I hope the collaborative justice blog will provide us with updates on the new court’s function.

So… We’re Not the Worst?


This morning’s Sacramento Bee Capitol Alert alerted us to a newly published study by the Pew Center on the States, which has numbers on prison and parole numbers and expenditures in U.S States. Apparently, when looking at numbers per capita, rather than rates, we are not the worst state in terms of incarceration

Nationwide, Pew says, 1 in 31 adults – about 7.3 million men and women altogether – are either behind bars or under parole or probation supervision for crimes. But in California it’s one in 36, slightly below the national average. Even so, that amounts to about 750,000 Californians, with more than a fifth of them in state prison.

Georgia, with one of every 13 adults in the correctional system, has the highest ratio, with Idaho, at one of 18, in second place. At the other end of the scale are New Hampshire, with one of 88 adults, and adjacent Maine at one of 81. Among larger states, Texas and Florida have substantially higher ratios than California while New York is much lower at just one in 53.


In 2008, Pew says, the 34 states “for which data are available” spent about $20 billion on prisons, probation and parole, but for some reason the study omitted California which spends more than half that sum all by itself when probation and parole costs are included.

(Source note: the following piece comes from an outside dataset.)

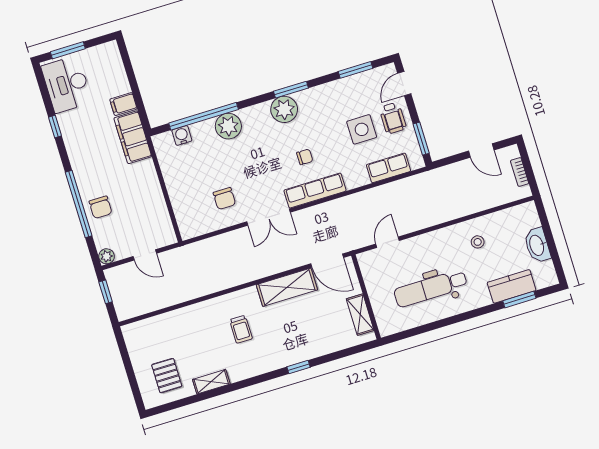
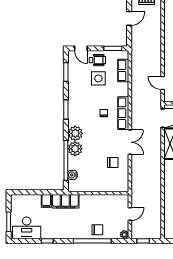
plant: (284, 109) -> (75, 133), moved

This, in itself, is not news, in the sense that the per-capita imprisonment rates have appeared earlier in the New York Times. What’s important to stress is that this does not mean there is no cause for concern. Not only should we be concerned about our expenditure on corrections and our inadequate facilities, but every jurisdiction in which 1 in 36 adults is under the state’s punitive apparatus should take a hard, grim look in the mirror, regardless of how other states are doing. The fact that 1 in 13 adults in Georgia is in prison or under law enforcement supervision is no cause for rejoicing in California.
The important question seems to be whether CA is merely a private case of an American affliction, or whether there is something unique to how we do things in this particular state. If the former is correct, and CA is more of an extreme case than an idiosyncrasy, we should also ask ourselves whether these rates of imprisonment correspond with what Frank Zimring calls, in one of his recent books, The Great American Crime Decline. Have we managed to produce a decline in crime because of our imprisonment rates, or is this an unrelated trend? Zimring produces convincing evidence to argue that the decline is a rather complex trend, in which law enforcement and punitive measures play a rather small part. Notwithstanding the important conversations that need to be had on the state level, there is a bigger picture here, and the national war on crime has not, so far, addressed it on a fact-based, informed, moral-panic-free level.
Frank Zimring will be on our opening panel at the upcoming California Correctional Crisis conference.